Rumours add to worries of Saudi-bound Kerala drivers

Though there are eight months to go for the Saudi Arabian authorities to start issuing driving licence to women, the reform has rattled Saudi job aspirants. The move is expected to cut job prospects of expatriate chauffeurs and taxi drivers.

Many newspaper offices in north Kerala, including The Hindu , received anguished calls from young men planning to go to Saudi Arabia on ‘house driver visas’ to do a reality check. House drivers who are home on annual leave are also worried about their jobs. A WhatsApp message, apparently false, claims that 19 categories of employees in Saudi Arabia, including drivers, cannot renew their ‘iqama’ (residency permit). This has added to the worries of drivers already employed in the kingdom.
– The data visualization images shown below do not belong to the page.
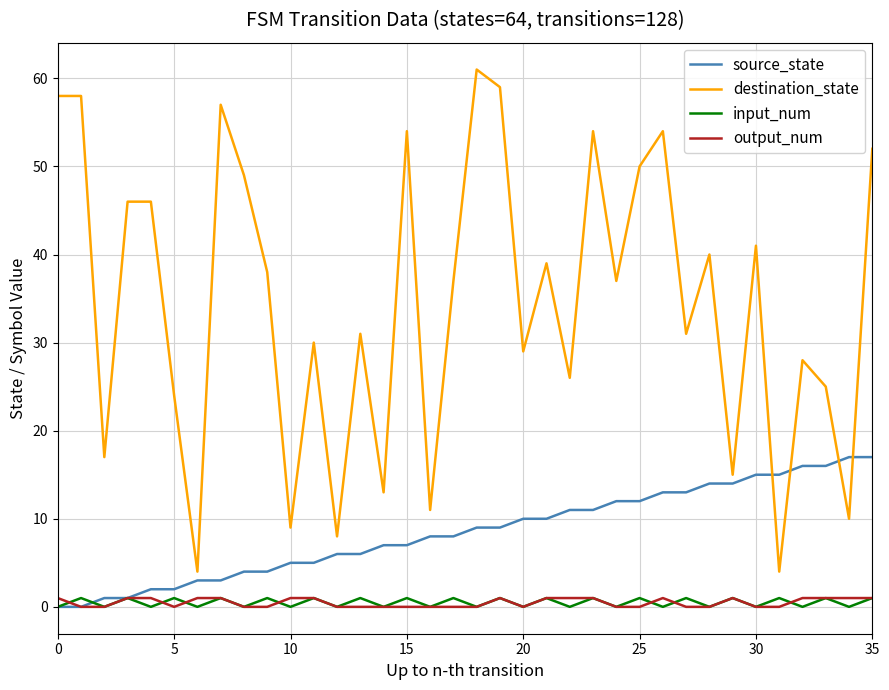

Which series has the largest range (max minus min)?

destination_state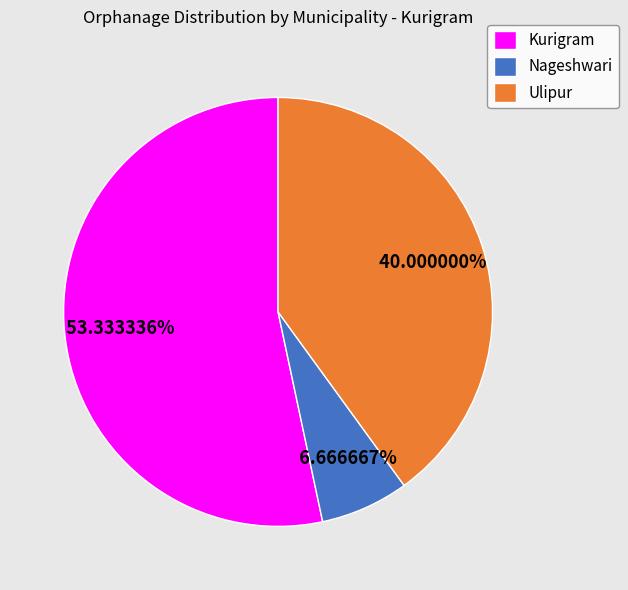

To the nearest percent, what percentage of the pie is Ulipur?

40%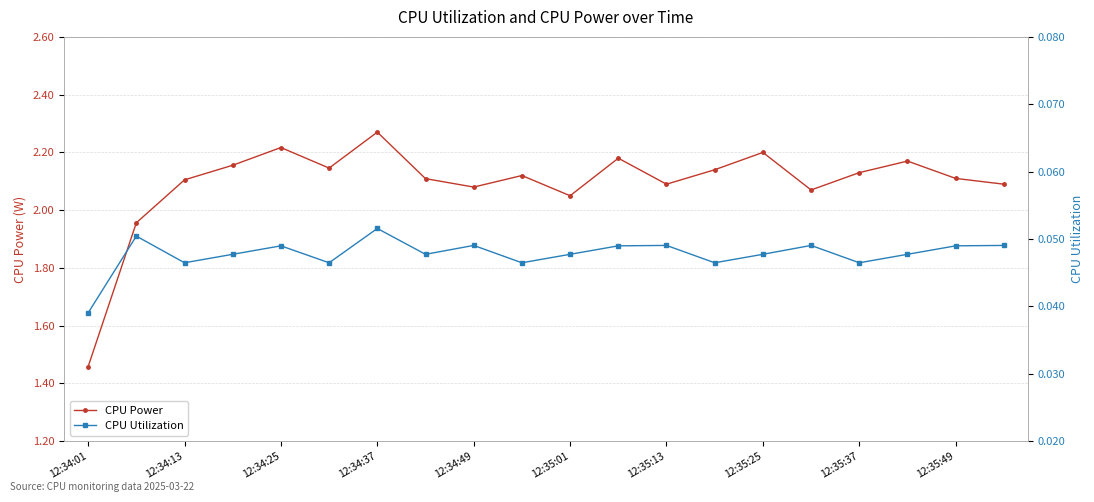

Which series has the largest total across all categories?

CPU Power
Last week, King Salman decreed that women could drive in Saudi. Until then, the desert kingdom was the only country in the world not to allow women to drive.

However, because of the reform a substantial number of expatriate drivers (estimated between five lakh and 14 lakh) are likely to lose their jobs. Once women get behind the wheel, they will replace ‘house drivers,’ chauffeurs, and taxi drivers.

Huge setback

Now women need to be chauffeured around by house drivers, or have to hire taxis. A sizeable number of these drivers are from north Kerala.

Against the backdrop of the Saudi authorities nationalising the labour force and shrinking the job chances for expatriates, the much-applauded reform is a huge setback for Kerala migrant workers in Saudi Arabia. The move will speed up the return migration to Kerala.